*** RECORD EXCERPTS Section Begins ***
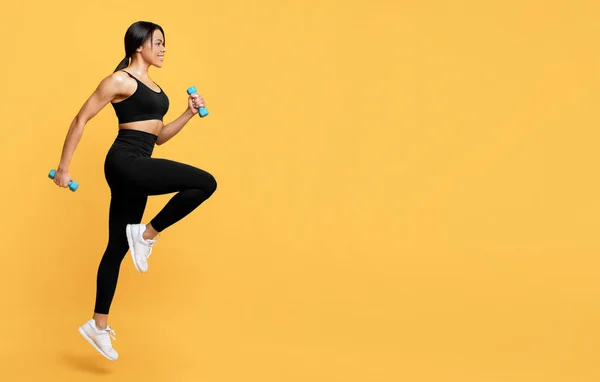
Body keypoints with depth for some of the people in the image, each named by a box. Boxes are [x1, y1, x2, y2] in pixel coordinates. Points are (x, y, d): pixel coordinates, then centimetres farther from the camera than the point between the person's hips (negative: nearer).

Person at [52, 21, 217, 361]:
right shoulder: (120, 80, -7)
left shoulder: (153, 86, 19)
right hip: (125, 163, -9)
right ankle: (147, 233, -6)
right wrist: (64, 166, -9)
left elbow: (159, 136, 22)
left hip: (138, 167, 9)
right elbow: (81, 120, -7)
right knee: (205, 183, -18)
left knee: (119, 248, 10)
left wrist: (189, 113, 10)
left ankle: (98, 325, 17)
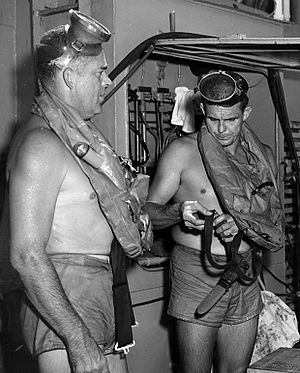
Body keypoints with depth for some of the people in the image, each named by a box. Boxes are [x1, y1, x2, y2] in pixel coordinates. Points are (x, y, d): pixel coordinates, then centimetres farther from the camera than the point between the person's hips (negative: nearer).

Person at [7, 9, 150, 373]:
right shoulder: (40, 144, -16)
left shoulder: (80, 135, 15)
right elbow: (26, 256, -22)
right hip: (62, 306, -9)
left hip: (102, 300, 9)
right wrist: (79, 341, -25)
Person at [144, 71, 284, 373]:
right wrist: (178, 212, -25)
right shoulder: (182, 151, -4)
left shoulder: (262, 157, 8)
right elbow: (148, 212, -5)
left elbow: (275, 236, 4)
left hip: (244, 279, 4)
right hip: (196, 276, -4)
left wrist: (242, 225, -16)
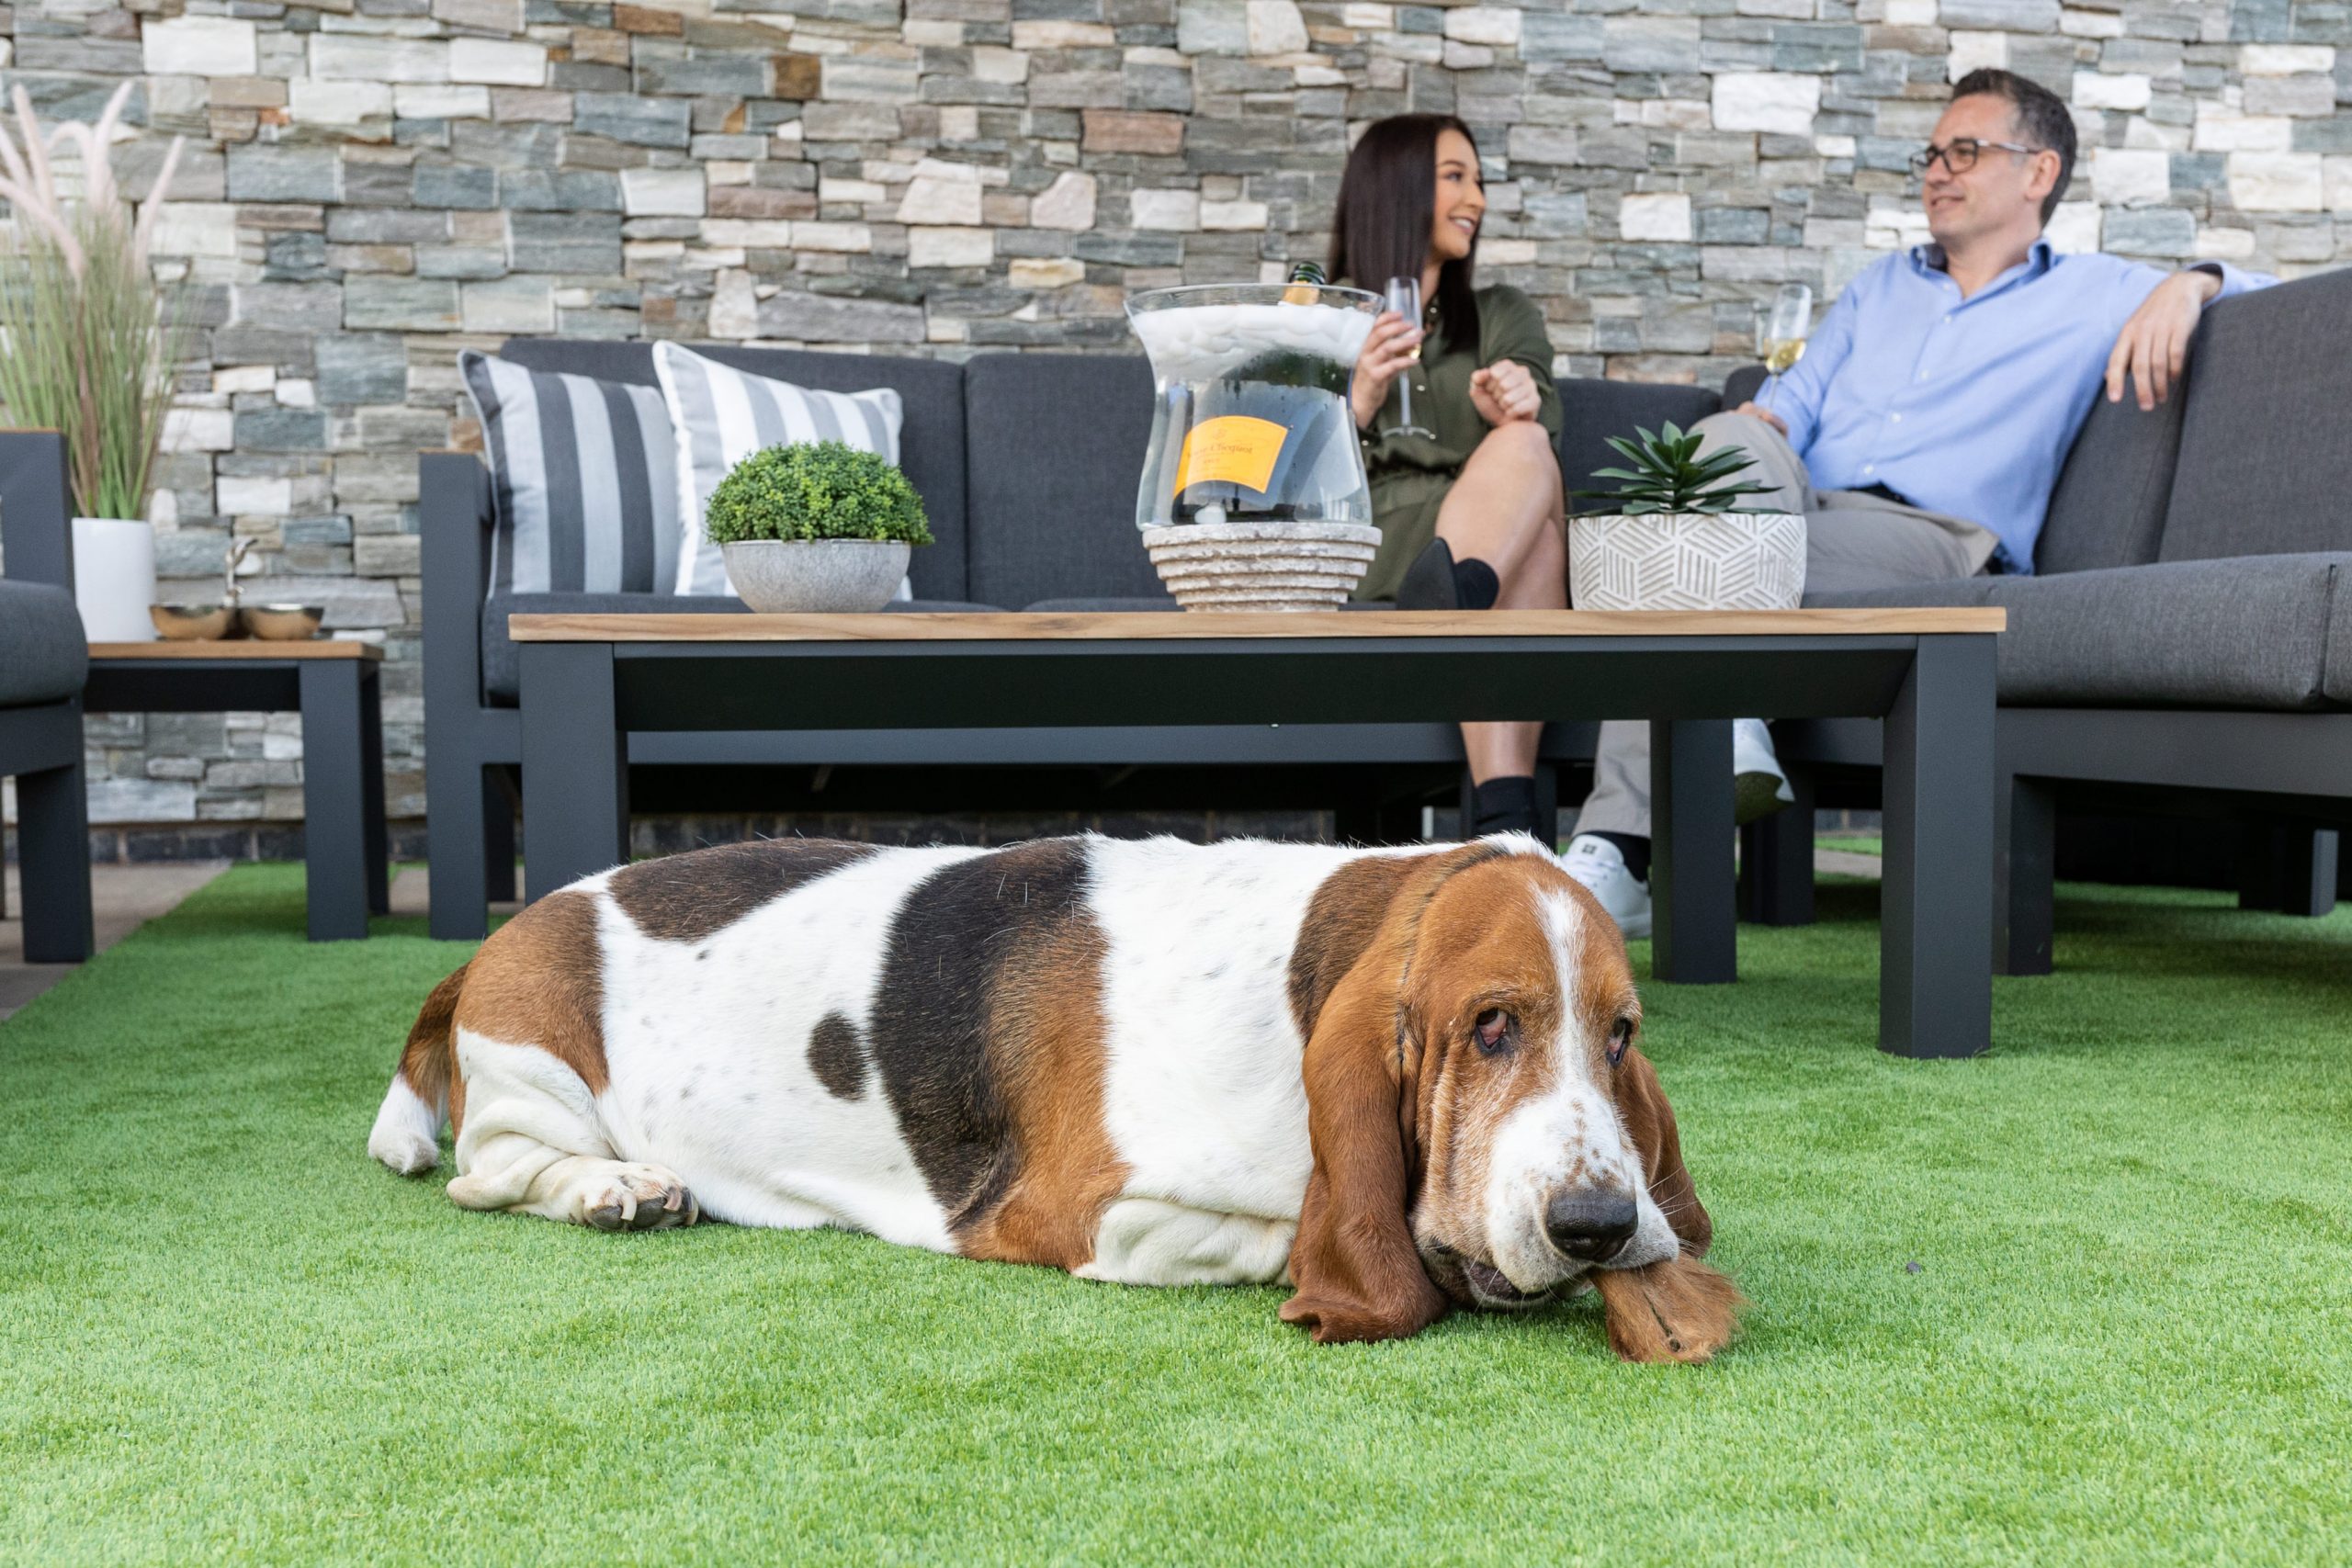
*** RECORD EXCERPTS Section Ends ***
HOW TO COMPLETE THIS TASK: Write out every line of the material above as a numbered list, skipping blank lines and leaving out the pictures.

SOLUTION TO THIS PROBLEM:
1. Body keypoints with depth for some of the people in the image, each named by a box. Boxes are [x1, y1, x2, y2] in pixel coordinates. Points are (x, y, d): pixel coordinates, then centimetres farther from the camera than the point between the person's hips (negative: nearer).
2. Person at [52, 21, 217, 361]:
3. right shoulder: (120, 80, -7)
4. left shoulder: (153, 86, 19)
5. right hip: (125, 163, -9)
6. right ankle: (147, 233, -6)
7. right wrist: (64, 166, -9)
8. left elbow: (159, 136, 22)
9. left hip: (138, 167, 9)
10. right elbow: (81, 120, -7)
11. right knee: (205, 183, -18)
12. left knee: (119, 248, 10)
13. left wrist: (189, 113, 10)
14. left ankle: (98, 325, 17)
15. Body keypoints with depth for some of the people in the image, each named by a box. Boxes are [x1, y1, x2, y2] in pixel coordinates. Points are (x, y, d): pixel coordinates, then centimetres farther from the camera than the point between the person's hips (negative: nearer).
16. Person at [7, 9, 150, 373]:
17. right shoulder: (40, 144, -16)
18. left shoulder: (80, 135, 15)
19. right elbow: (26, 256, -22)
20. right hip: (62, 306, -9)
21. left hip: (102, 300, 9)
22. right wrist: (79, 341, -25)
23. Person at [144, 71, 284, 373]:
24. right wrist: (178, 212, -25)
25. right shoulder: (182, 151, -4)
26. left shoulder: (262, 157, 8)
27. right elbow: (148, 212, -5)
28. left elbow: (275, 236, 4)
29. left hip: (244, 279, 4)
30. right hip: (196, 276, -4)
31. left wrist: (242, 225, -16)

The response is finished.